Ihre Assistentin Meghan Emerson, eine Masterstudentin, hält die akademische Komponente des Kurses für sehr wichtig. Zwar spiele in Sachen Beziehung die eigene Erfahrung eine große Rolle, sagt Meghan, es gebe aber biologische Erkenntnisse, die einen zum Profi unter all den ahnungslosen Beziehungslaien machen könnten. „Zum Beispiel ist es wissenschaftlich erwiesen, dass Verliebte anfangs eine Art Sucht nach ihrem Partner empfinden“, erklärt sie. MRT-Aufnahmen würden zeigen, dass die Bilder der Gehirne von frisch Verliebten ähnlich aussehen wie die von Kokainabhängigen. Wenn man von solchen biologischen Prozessen wisse, könne man sich auf verschiedene Phasen der Beziehung einstellen, statt gleich hinzuschmeißen, wenn die Schmetterlinge sich verziehen. Außerdem räumt der Kurs mit der Vorstellung auf, dass irgendwo da draußen der oder die Richtige wartet, der perfekte Partner fürs Leben. „Wir sind so damit beschäftigt, Mr. Right zu suchen und in Selbstmitleid zu verfallen, wenn er nicht kommt, dass wir vergessen, darüber nachzudenken, was wir selbst in einer Beziehung zu bieten haben“, sagt die Kursleiterin. Assistentin Meghan ist überzeugt davon, dass es jungen Menschen an guten Vorbildern für erfolgreiche Ehen mangelt. Außerdem bestehe in vielen Köpfen das Bild der Sie-lebten-glücklich-bis-an-ihr-Ende-Romanze. „Das ist unrealistisch und birgt den Irrglauben, es habe nichts mit Arbeit zu tun, seine Beziehung am Laufen zu halten“, erklärt Meghan.
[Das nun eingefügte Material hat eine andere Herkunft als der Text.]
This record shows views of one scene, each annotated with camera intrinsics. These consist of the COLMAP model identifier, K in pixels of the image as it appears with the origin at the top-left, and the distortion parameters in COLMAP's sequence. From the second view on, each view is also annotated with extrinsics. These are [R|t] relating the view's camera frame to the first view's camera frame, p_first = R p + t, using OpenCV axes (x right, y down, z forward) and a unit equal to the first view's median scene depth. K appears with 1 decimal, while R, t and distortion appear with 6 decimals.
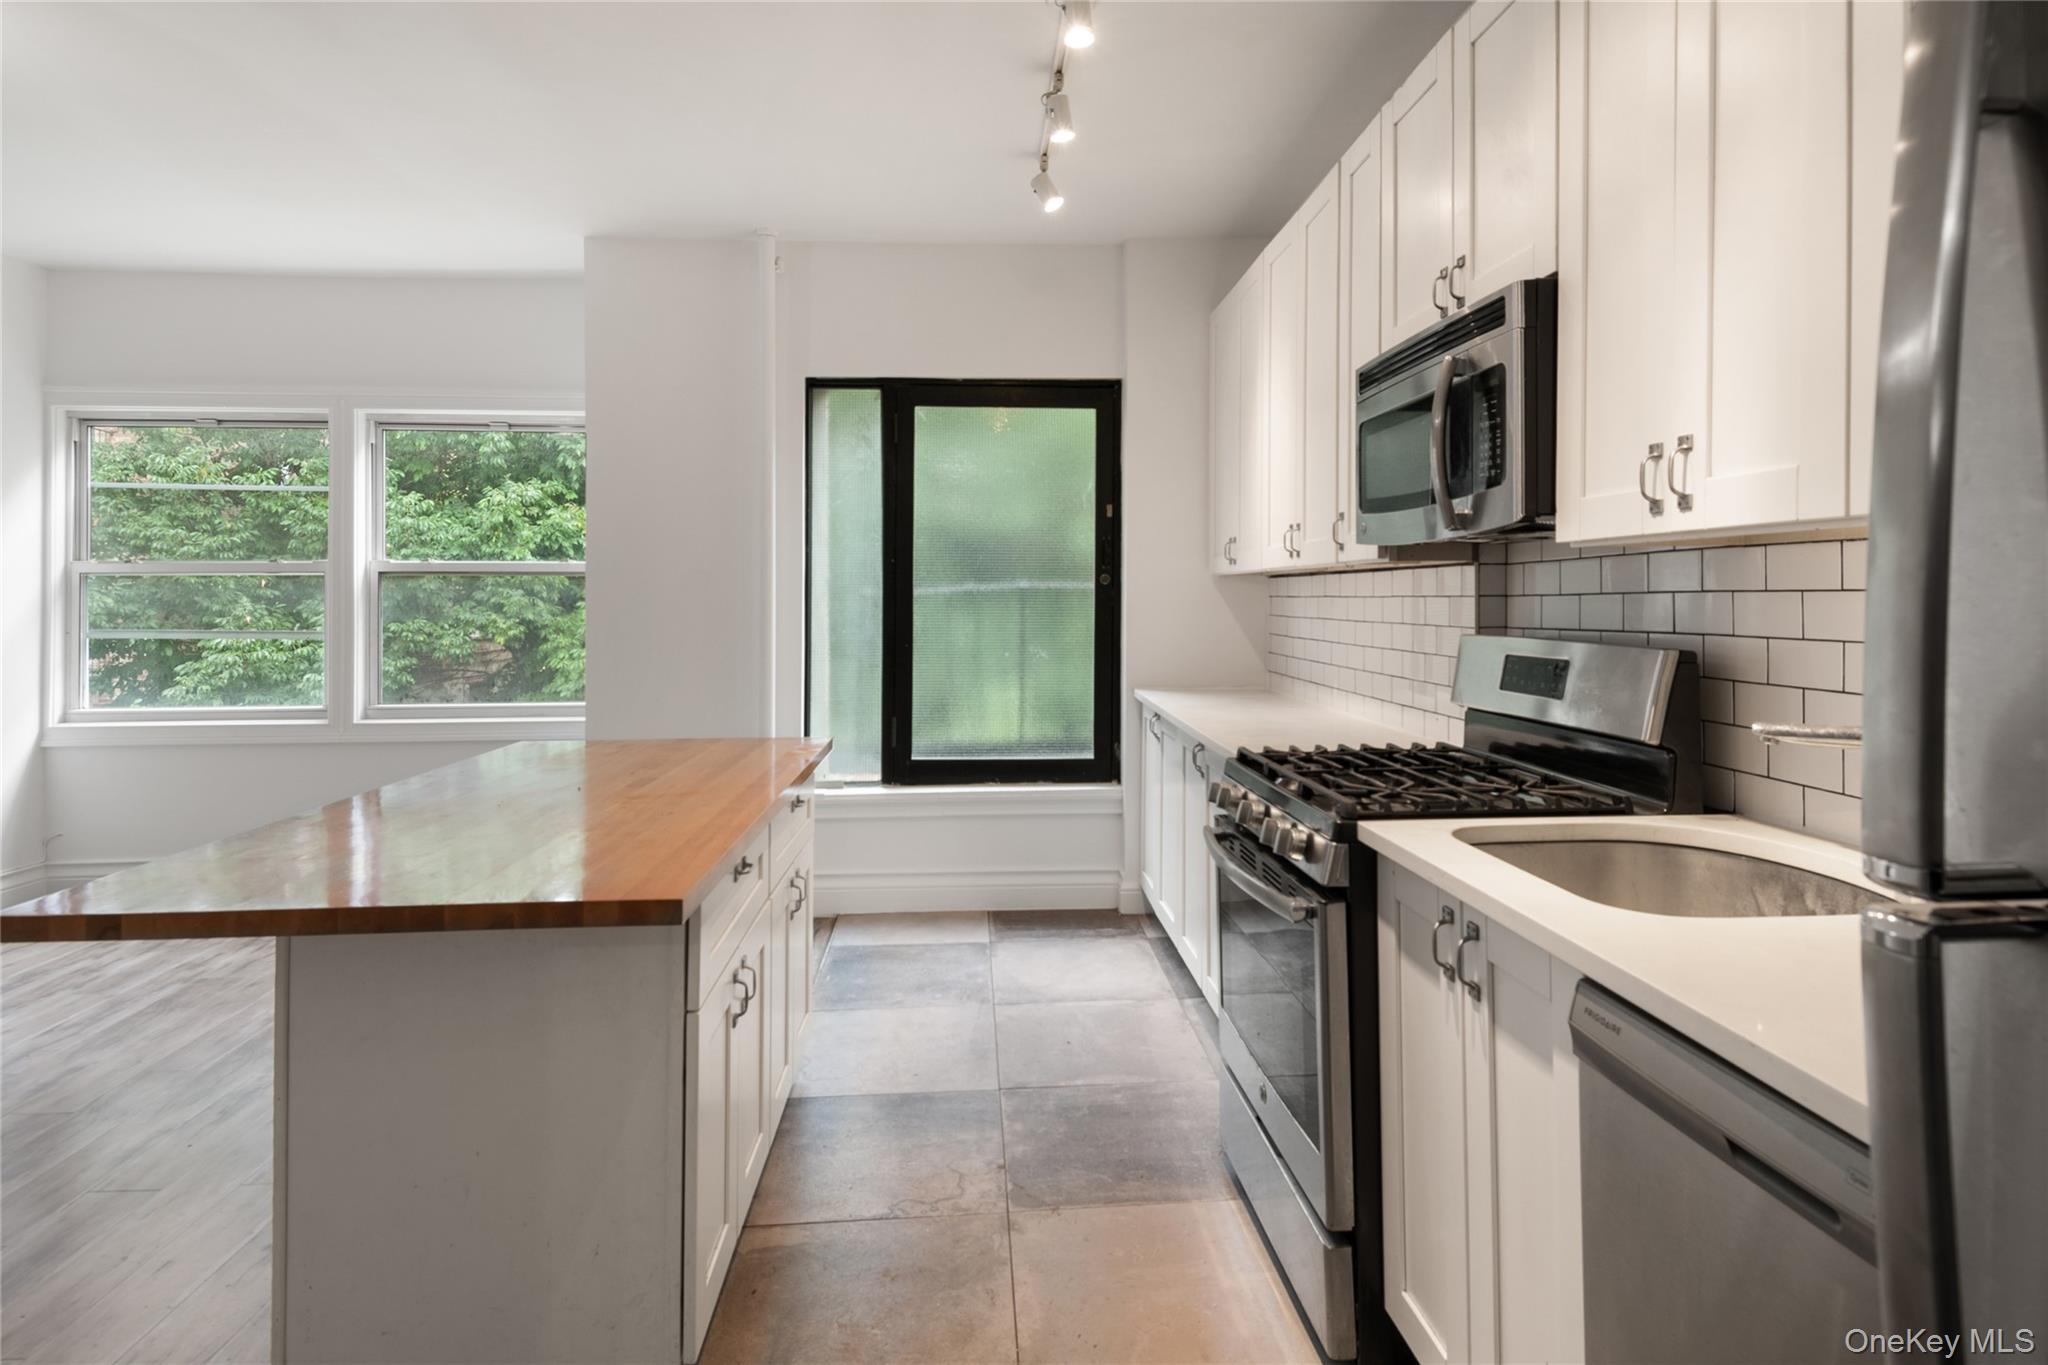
lens RADIAL K [[1107.4, 0, 1030.4], [0, 1107.4, 596.8], [0, 0, 1]] dist [0.056034, -0.030908]
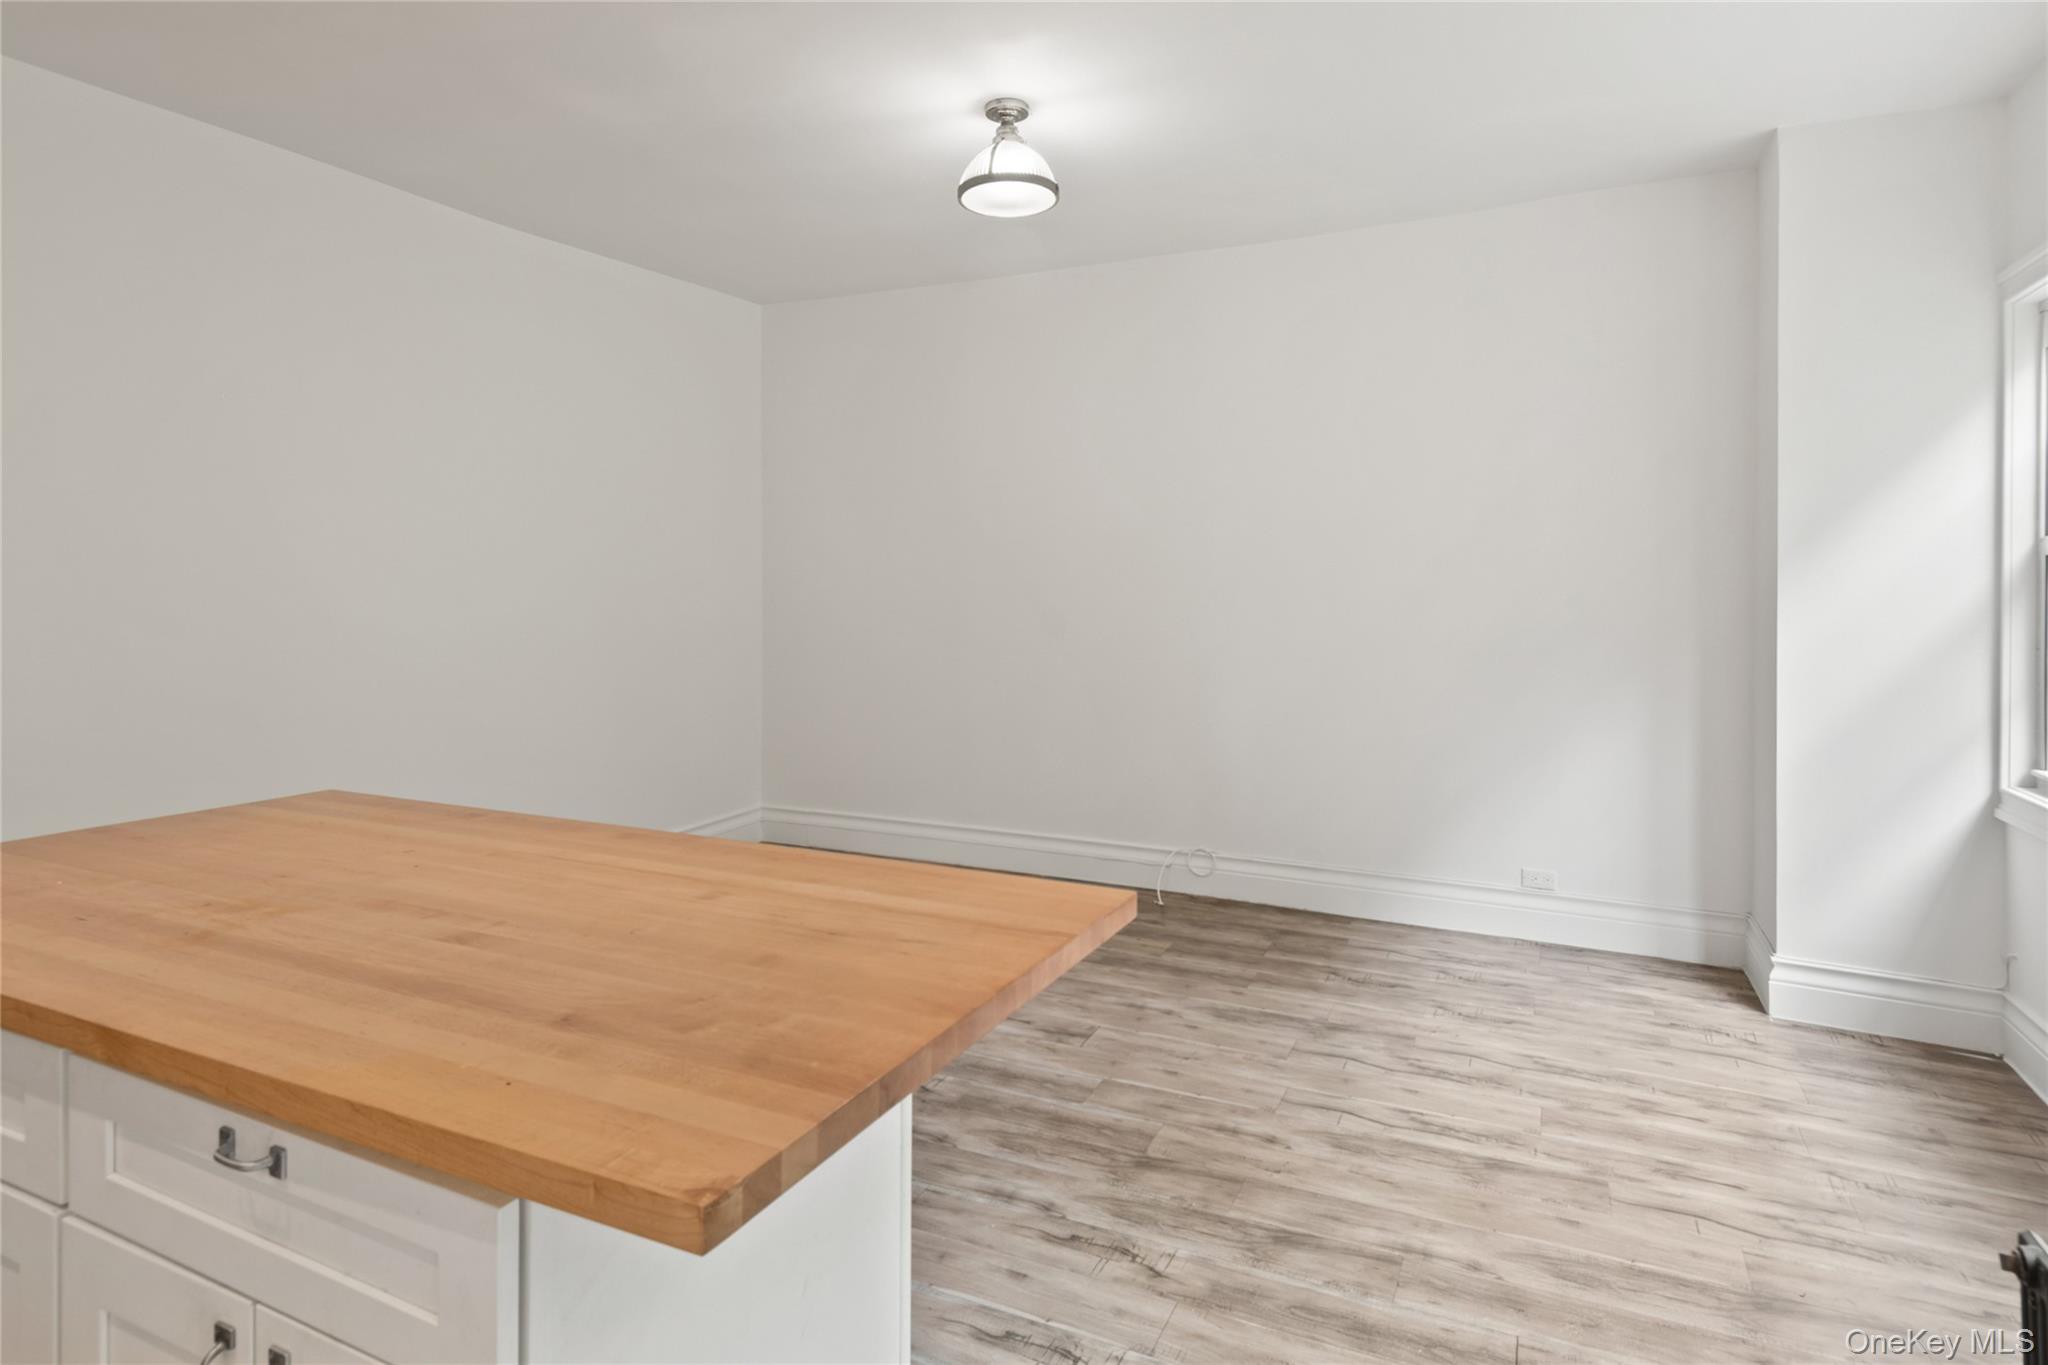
lens RADIAL K [[1107.4, 0, 1030.4], [0, 1107.4, 596.8], [0, 0, 1]] dist [0.056034, -0.030908]
pose [[-0.485675, 0.003609, -0.874132, -0.006235], [-0.005973, 0.999954, 0.007447, -0.000649], [0.874119, 0.008838, -0.485631, 0.866873]]
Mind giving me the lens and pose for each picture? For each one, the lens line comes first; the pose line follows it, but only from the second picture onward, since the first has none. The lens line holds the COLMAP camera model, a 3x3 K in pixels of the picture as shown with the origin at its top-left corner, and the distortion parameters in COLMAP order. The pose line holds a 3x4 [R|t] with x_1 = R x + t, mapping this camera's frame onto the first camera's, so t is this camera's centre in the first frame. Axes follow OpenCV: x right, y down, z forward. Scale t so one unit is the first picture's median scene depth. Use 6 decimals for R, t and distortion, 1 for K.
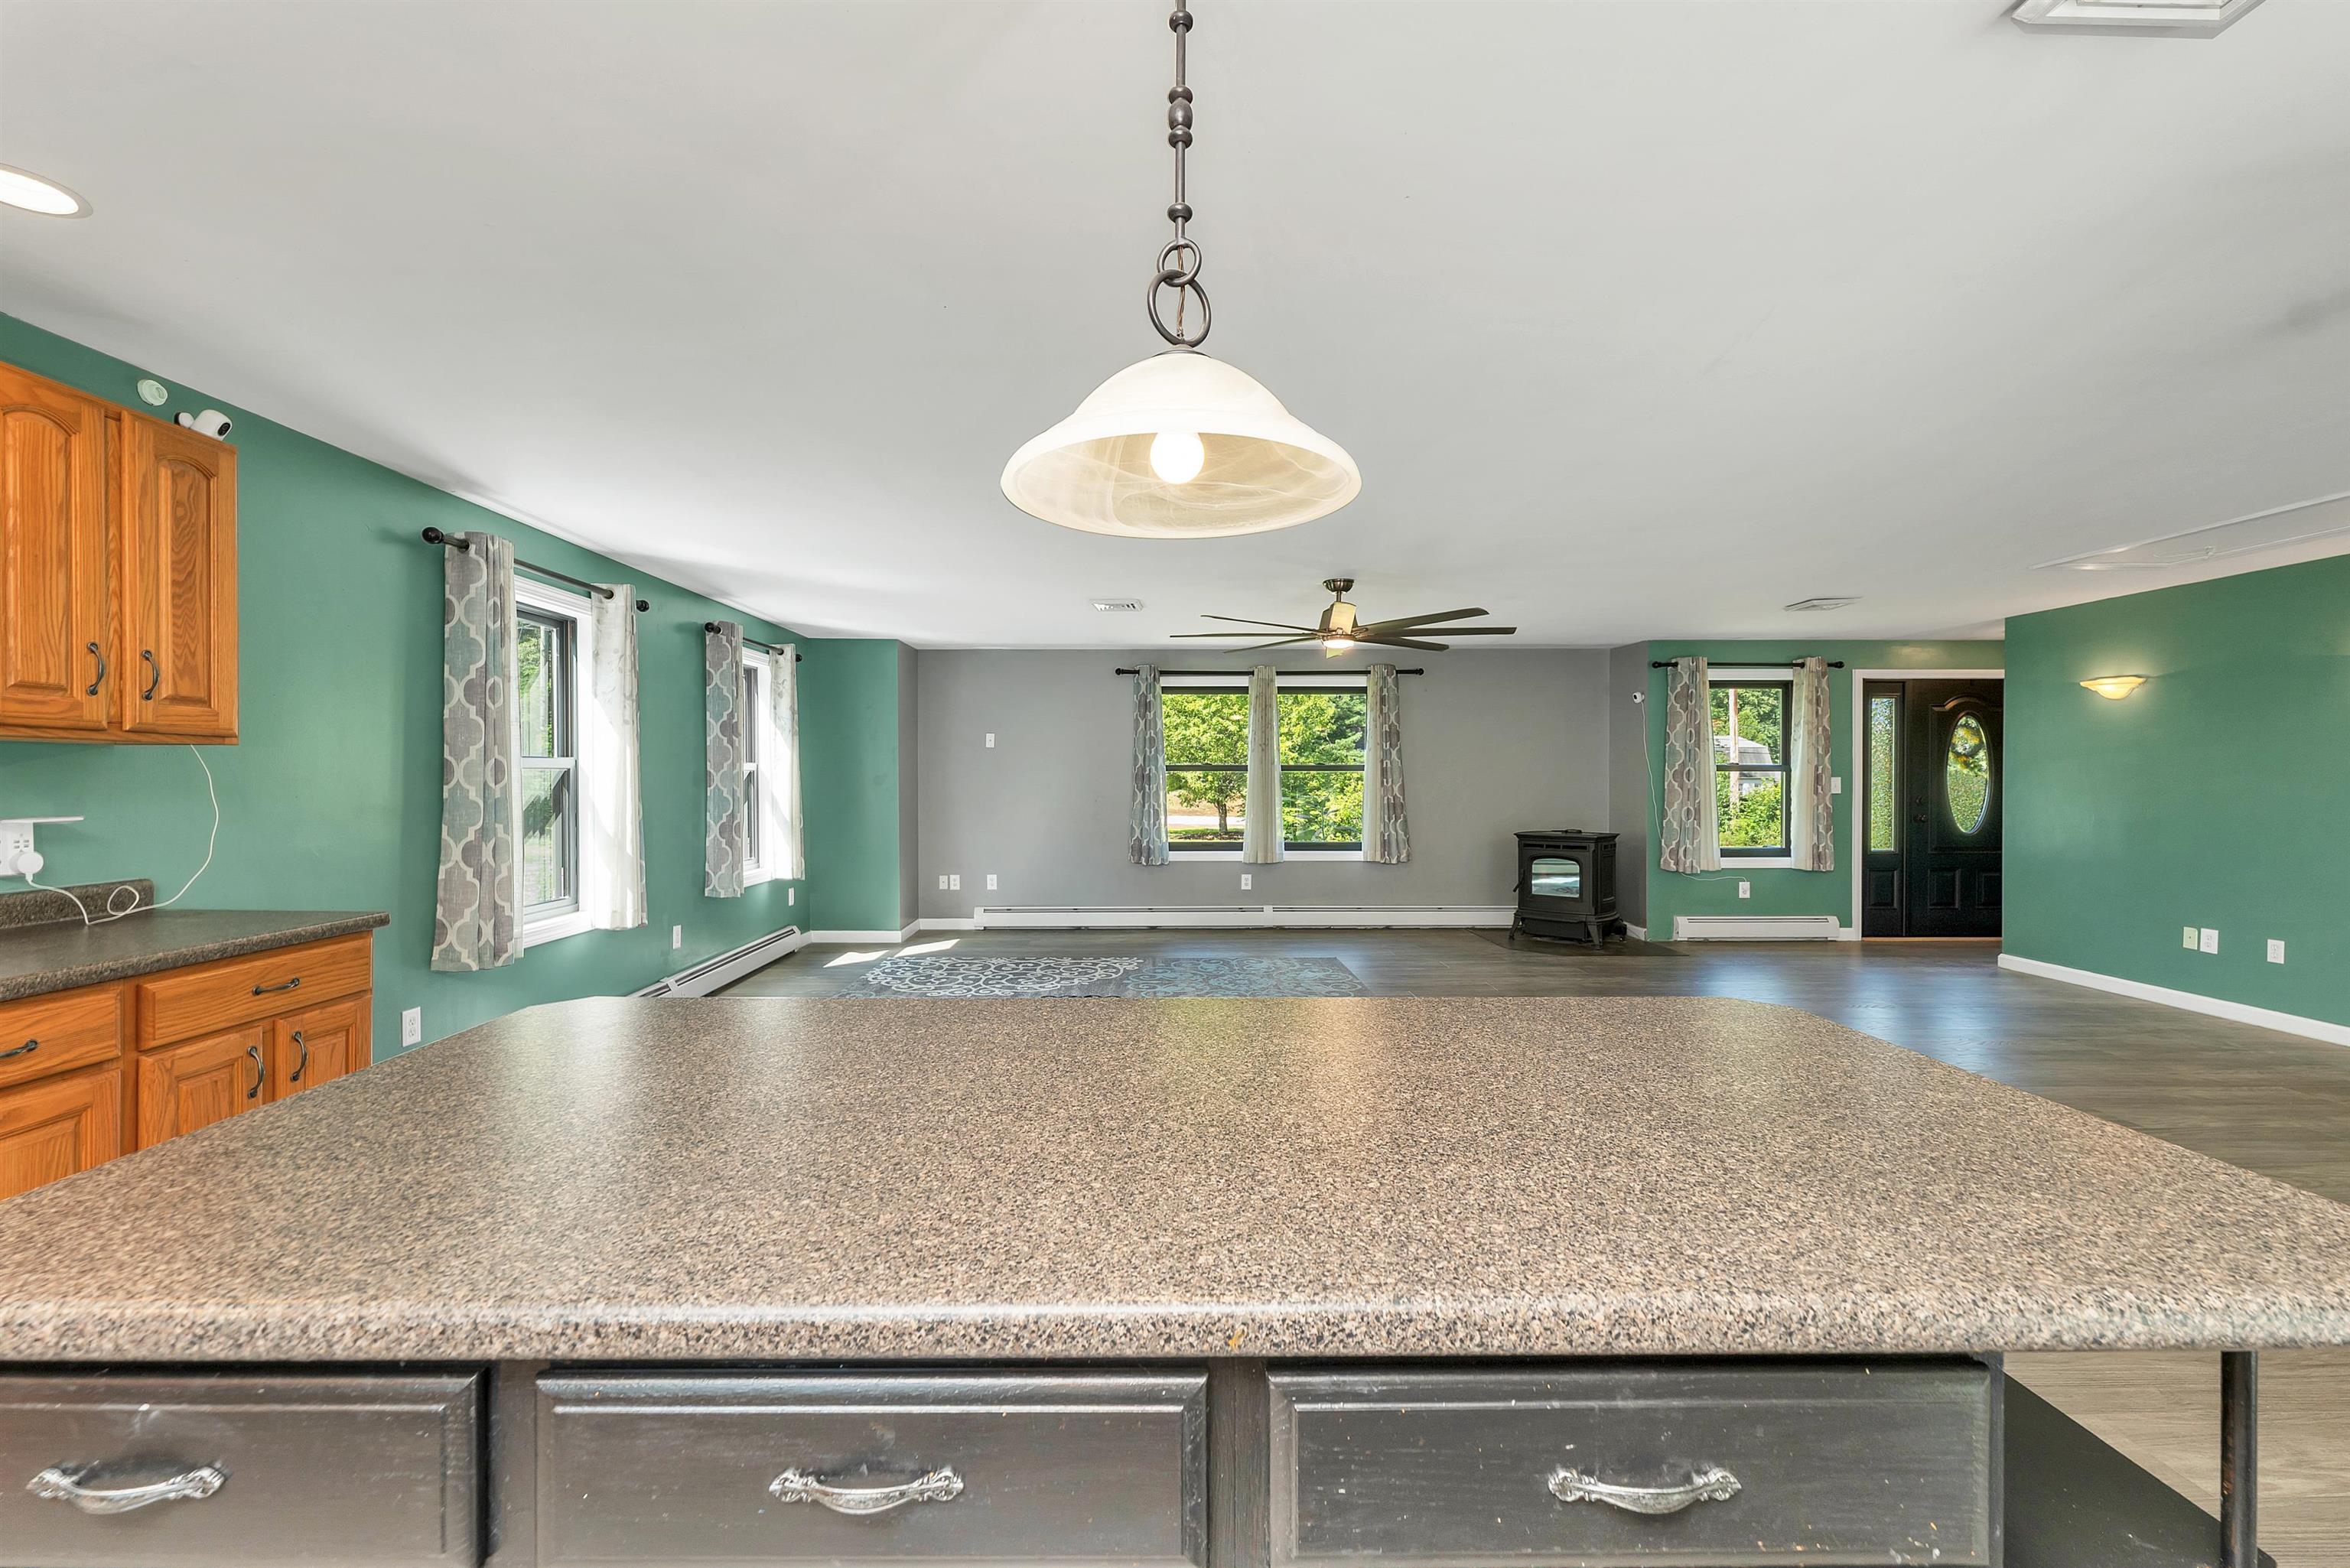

Natürlich ist das alles ein Faustschlag ins Gesicht jedes Romantikers. Die Ehe zu akademisieren, das Führen einer guten Beziehung zu lernen und zu lehren, das bedeutet eine Entromantisierung der Liebe. Und wenn man es weiterdenkt, entzieht es auch vielen anderen Aspekten unseres Lebens – Romanen, Filmen, Musik – den Nährboden. Die Studenten lernen, dass Liebe vor allem sehr viel Arbeit ist. Aber immerhin eine Arbeit, die sich lohnt.